Last, Monty Python.  I'm kidding, right?  The kings of shenanigans?  It started this way.  A few years ago, long before we even started our kitchen remodel in our old house, I was on the computer within 5 feet of my children who had been left to clean the kitchen. In my naiveté, I had left 2 kids to clean the kitchen. (I guess I figured I was right there....) They, of course, argued over who was going to wash and who was going to dry. In a moment of unexplained brilliance, I called the boys to come look at my computer screen~  they weren't arguing right, I proclaimed.  They needed some instruction on better arguing.  And I clicked 'play' on the You Tube video of.... The Argument Clinic.  The boys stared, transfixed and confused as they witnessed Monty Python for their first time.  At the end, they requested, "Play it again?" By the end of the second time they were giggling and following along with their own, "Is not! Is too!"  They begged to watch a few more from the "suggested videos" and discovered The Ministry of Silly Walks and The Dead Parrot. I sent them back to the kitchen to finish the cleaning- and the rest of the night was saved by "No no 'e's not dead, 'e's, 'e's restin'!"

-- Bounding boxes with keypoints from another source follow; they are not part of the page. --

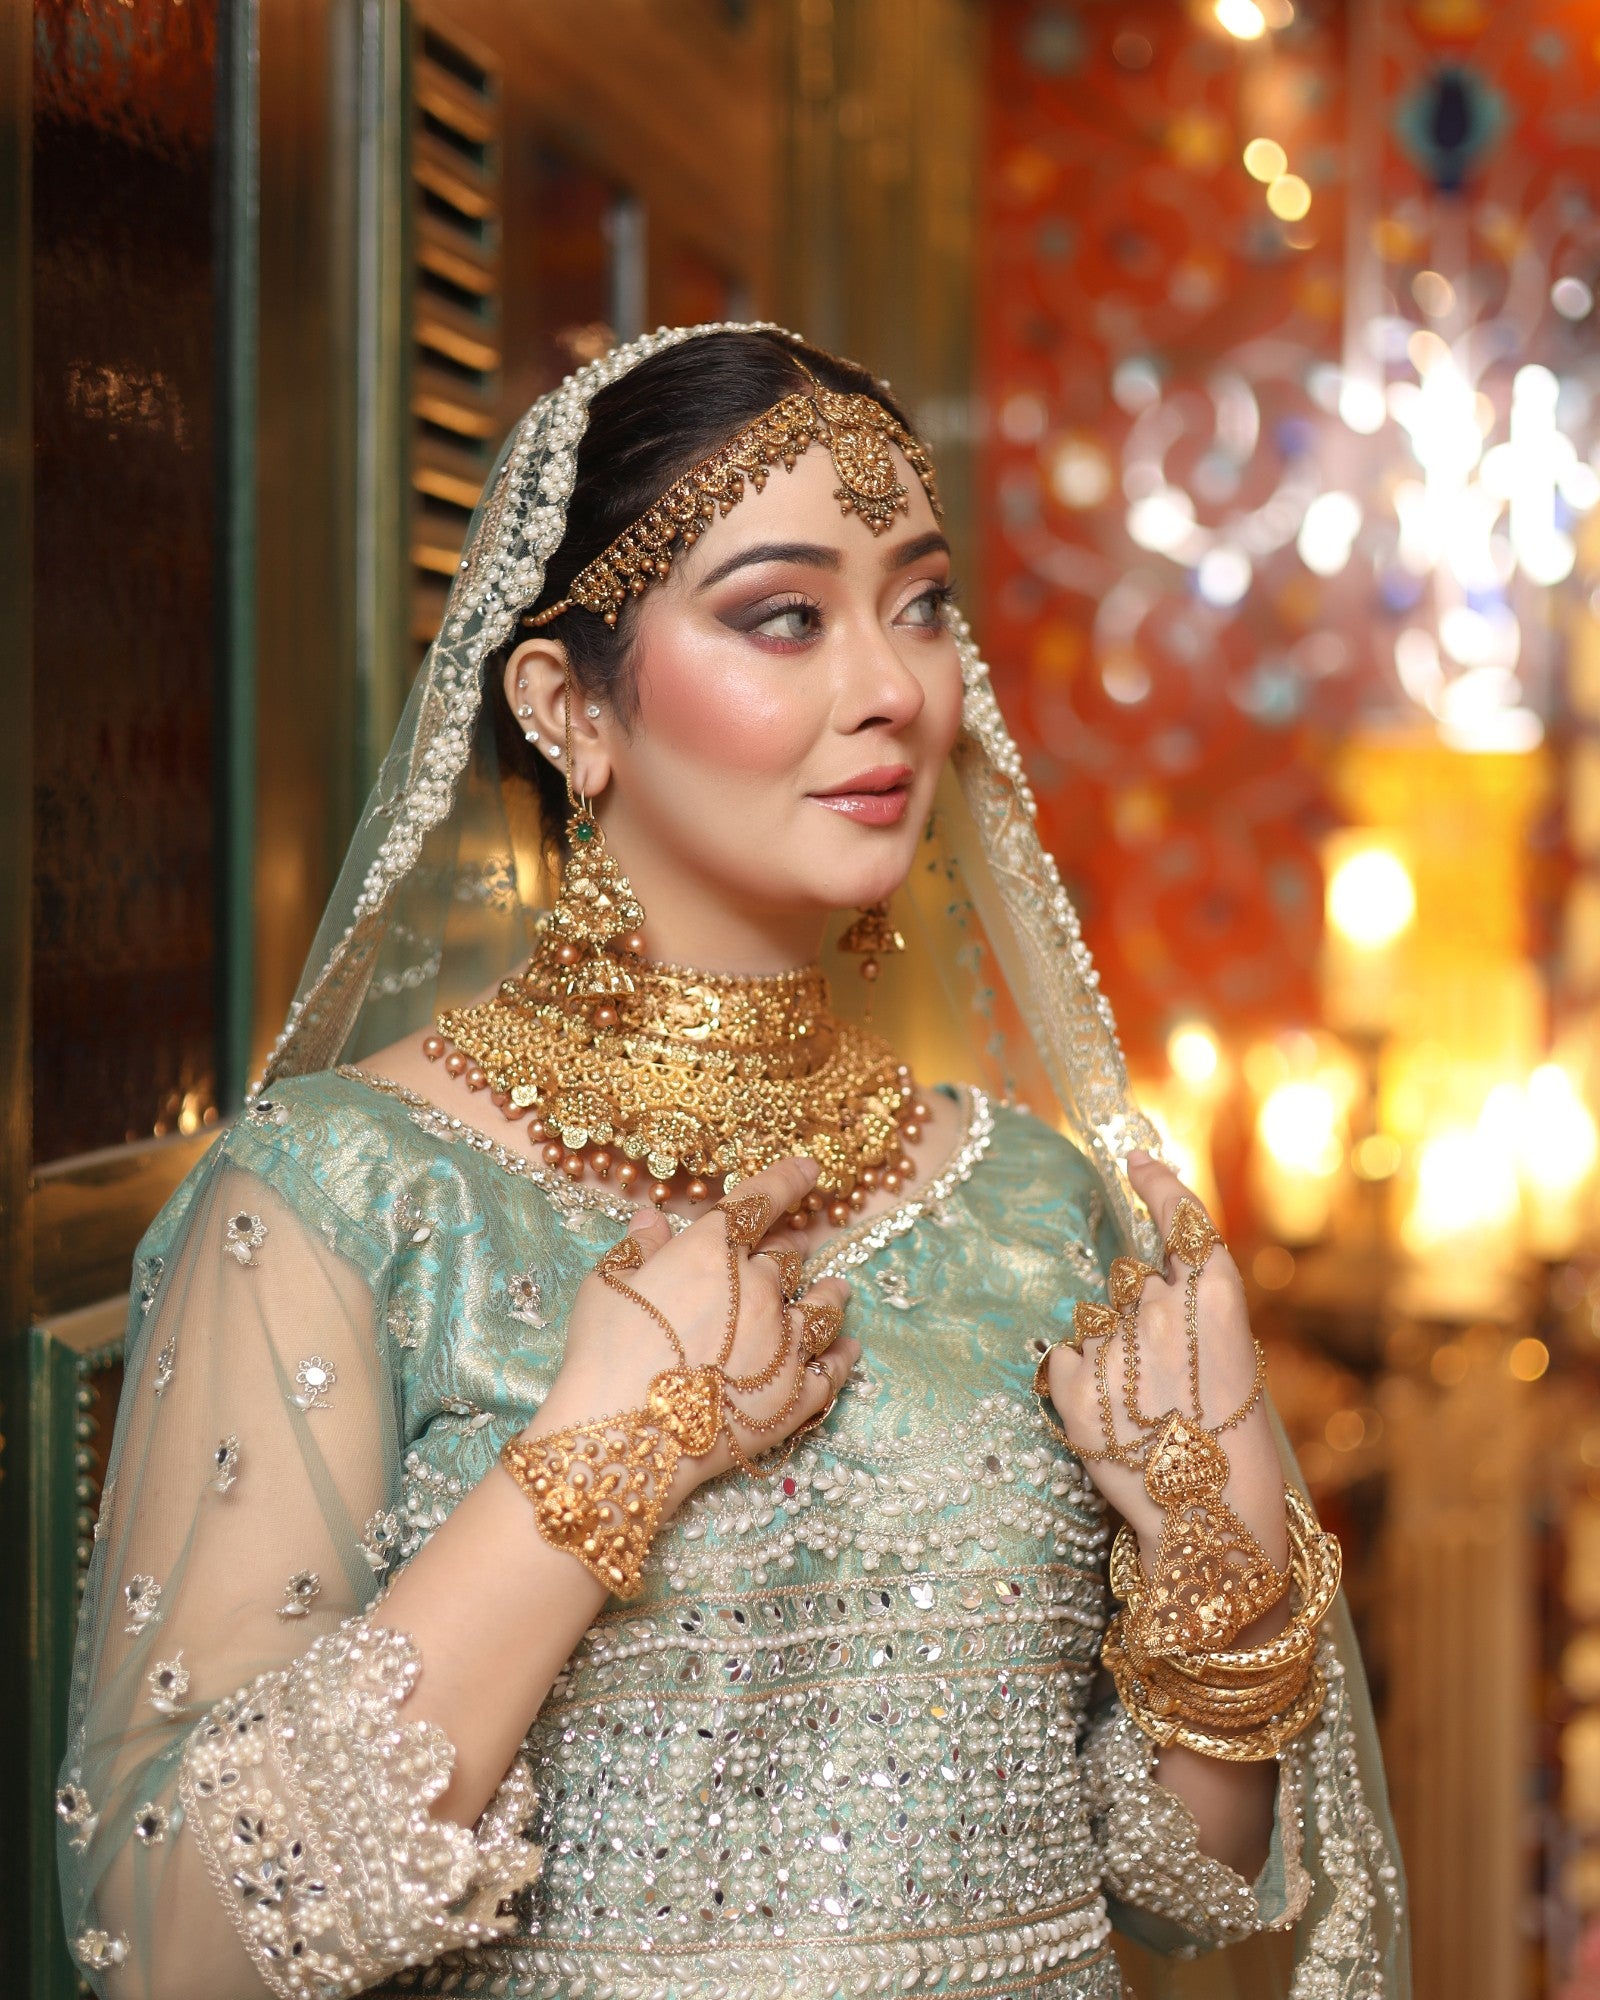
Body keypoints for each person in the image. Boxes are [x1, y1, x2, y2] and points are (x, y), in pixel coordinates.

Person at [58, 325, 1406, 2000]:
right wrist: (599, 1465)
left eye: (920, 604)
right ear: (566, 704)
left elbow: (1176, 1889)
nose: (894, 688)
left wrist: (1225, 1540)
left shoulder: (1028, 1209)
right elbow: (167, 1942)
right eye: (785, 615)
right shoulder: (345, 1199)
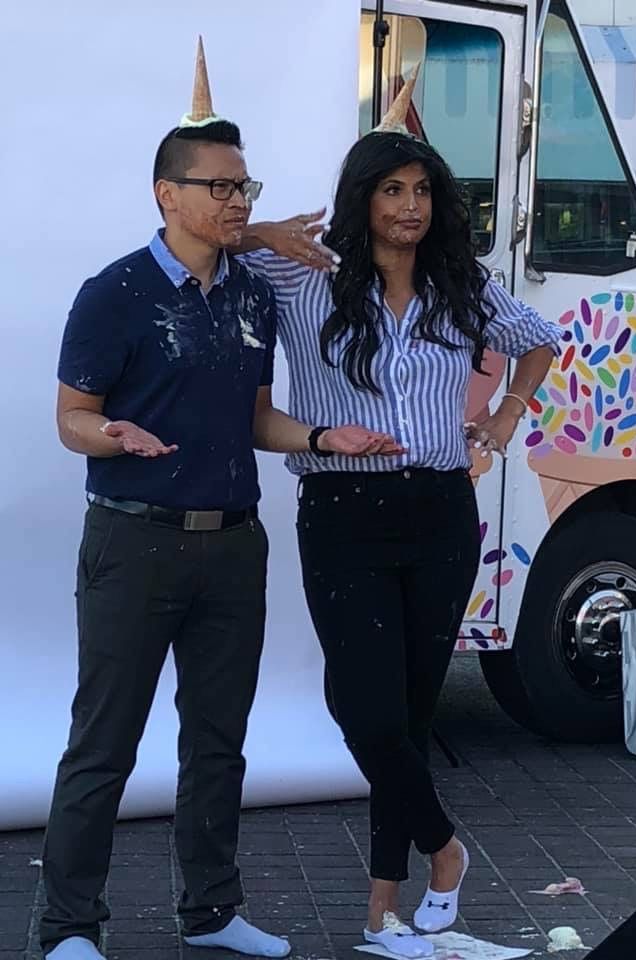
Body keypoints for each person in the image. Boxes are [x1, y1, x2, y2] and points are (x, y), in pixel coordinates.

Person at [39, 39, 400, 960]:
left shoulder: (251, 295)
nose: (239, 202)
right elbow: (72, 418)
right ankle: (69, 927)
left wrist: (321, 439)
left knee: (217, 743)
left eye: (246, 186)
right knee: (103, 745)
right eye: (222, 187)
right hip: (133, 544)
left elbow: (254, 419)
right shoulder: (113, 294)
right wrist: (106, 434)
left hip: (235, 546)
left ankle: (210, 912)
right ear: (168, 194)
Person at [238, 73, 562, 958]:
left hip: (439, 512)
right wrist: (260, 227)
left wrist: (498, 421)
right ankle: (447, 851)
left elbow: (537, 341)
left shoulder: (461, 285)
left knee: (413, 715)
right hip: (340, 509)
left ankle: (382, 916)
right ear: (362, 197)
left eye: (422, 190)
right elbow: (211, 243)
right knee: (364, 706)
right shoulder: (305, 276)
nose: (410, 206)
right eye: (392, 189)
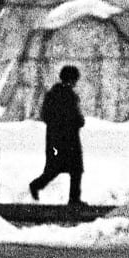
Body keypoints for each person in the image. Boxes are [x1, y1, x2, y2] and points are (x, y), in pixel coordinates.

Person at [29, 64, 86, 205]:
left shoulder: (53, 94)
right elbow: (75, 118)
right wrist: (77, 121)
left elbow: (46, 115)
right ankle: (73, 199)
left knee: (60, 168)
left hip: (57, 138)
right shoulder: (69, 96)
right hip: (67, 139)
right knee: (72, 169)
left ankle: (37, 185)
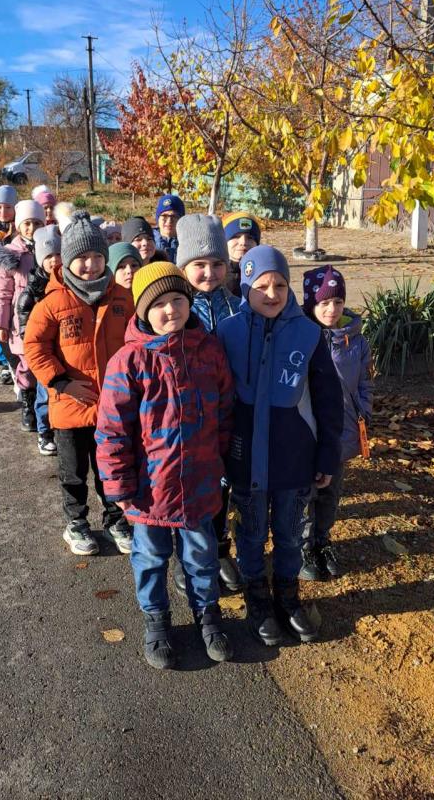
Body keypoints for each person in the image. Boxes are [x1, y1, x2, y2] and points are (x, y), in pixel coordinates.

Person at [96, 262, 234, 670]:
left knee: (201, 556)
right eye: (159, 304)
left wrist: (221, 461)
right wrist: (118, 487)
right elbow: (112, 430)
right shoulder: (128, 361)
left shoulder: (208, 351)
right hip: (149, 490)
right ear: (142, 311)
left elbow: (225, 412)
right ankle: (156, 620)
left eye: (178, 300)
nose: (171, 310)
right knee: (150, 559)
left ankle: (208, 616)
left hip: (199, 483)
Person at [217, 246, 343, 645]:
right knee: (251, 534)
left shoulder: (309, 334)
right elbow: (217, 399)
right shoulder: (228, 332)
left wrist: (327, 456)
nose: (272, 293)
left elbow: (328, 400)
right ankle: (257, 601)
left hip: (294, 460)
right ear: (245, 287)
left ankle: (287, 598)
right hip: (244, 460)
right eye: (262, 286)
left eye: (280, 285)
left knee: (289, 534)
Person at [24, 213, 134, 556]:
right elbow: (34, 346)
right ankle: (76, 523)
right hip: (70, 408)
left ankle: (116, 520)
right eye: (82, 258)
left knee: (110, 469)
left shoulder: (121, 299)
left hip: (112, 407)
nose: (90, 265)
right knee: (73, 473)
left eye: (97, 257)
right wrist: (60, 382)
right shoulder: (53, 303)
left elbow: (135, 342)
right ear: (69, 260)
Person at [174, 213, 241, 595]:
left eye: (217, 264)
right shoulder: (175, 312)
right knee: (188, 490)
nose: (209, 273)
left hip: (226, 416)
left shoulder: (239, 308)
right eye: (199, 265)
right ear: (184, 267)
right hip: (186, 419)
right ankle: (187, 557)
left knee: (221, 489)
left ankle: (218, 550)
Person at [300, 265, 373, 580]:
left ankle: (321, 540)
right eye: (324, 303)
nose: (331, 309)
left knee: (331, 492)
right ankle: (303, 546)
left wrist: (363, 411)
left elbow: (365, 383)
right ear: (311, 304)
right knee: (306, 494)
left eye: (337, 302)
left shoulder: (356, 340)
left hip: (341, 433)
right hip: (308, 435)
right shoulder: (302, 338)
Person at [0, 199, 45, 431]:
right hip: (20, 322)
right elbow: (2, 294)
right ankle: (28, 405)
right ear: (19, 225)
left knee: (46, 363)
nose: (31, 228)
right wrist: (0, 323)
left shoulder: (49, 249)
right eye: (27, 224)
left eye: (36, 223)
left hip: (47, 319)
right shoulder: (11, 255)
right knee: (27, 365)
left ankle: (45, 409)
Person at [16, 225, 62, 456]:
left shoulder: (69, 284)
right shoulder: (32, 290)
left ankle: (61, 429)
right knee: (45, 394)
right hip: (45, 353)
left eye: (58, 254)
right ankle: (44, 433)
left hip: (65, 350)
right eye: (49, 256)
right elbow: (25, 324)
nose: (54, 260)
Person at [222, 212, 261, 298]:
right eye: (235, 237)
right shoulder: (215, 276)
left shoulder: (264, 273)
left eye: (250, 237)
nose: (243, 242)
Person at [153, 194, 185, 263]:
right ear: (158, 219)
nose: (169, 220)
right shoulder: (149, 244)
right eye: (164, 216)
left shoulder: (187, 243)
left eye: (174, 216)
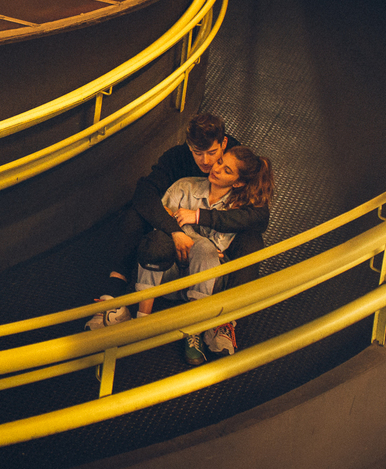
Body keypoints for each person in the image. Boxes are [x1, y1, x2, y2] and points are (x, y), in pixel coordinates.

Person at [85, 113, 269, 330]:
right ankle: (112, 298)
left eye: (213, 154)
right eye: (197, 153)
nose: (208, 162)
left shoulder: (236, 159)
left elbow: (259, 216)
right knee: (134, 215)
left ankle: (228, 321)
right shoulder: (177, 159)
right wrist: (174, 230)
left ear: (224, 144)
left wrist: (202, 219)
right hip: (175, 229)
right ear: (189, 147)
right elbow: (145, 194)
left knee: (252, 241)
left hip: (216, 234)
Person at [134, 145, 274, 365]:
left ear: (237, 183)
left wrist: (189, 224)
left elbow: (216, 248)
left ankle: (194, 330)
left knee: (205, 250)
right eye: (220, 162)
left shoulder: (237, 208)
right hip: (169, 277)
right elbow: (161, 222)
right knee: (157, 241)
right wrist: (177, 233)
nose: (216, 169)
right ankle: (141, 320)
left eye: (227, 170)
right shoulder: (185, 186)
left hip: (207, 282)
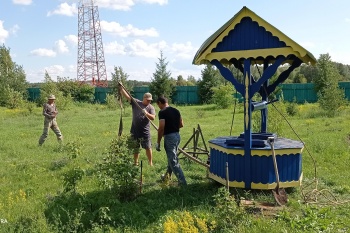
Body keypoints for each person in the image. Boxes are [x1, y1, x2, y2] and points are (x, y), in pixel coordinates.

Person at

I guess it's true what they say, a spoonful of sugar 'elps the medicine go down.

I am linking up to Women Living Well Wednesday and Works for Me Wednesday (at We are That Family). Be sure to visit both sites to get tips for living. I learn something new every week!

4 comments:

Crystal said...

Love it. Well done. :)

Ruth J Leamy said...

You. are. brilliant.

Stephanie said...

Love it! We often quote Monty Python at our house.

The Hayes Zoo said...

Oh. my. heck. This post was fabulous. :) Now I know what to do when the bickering ensues.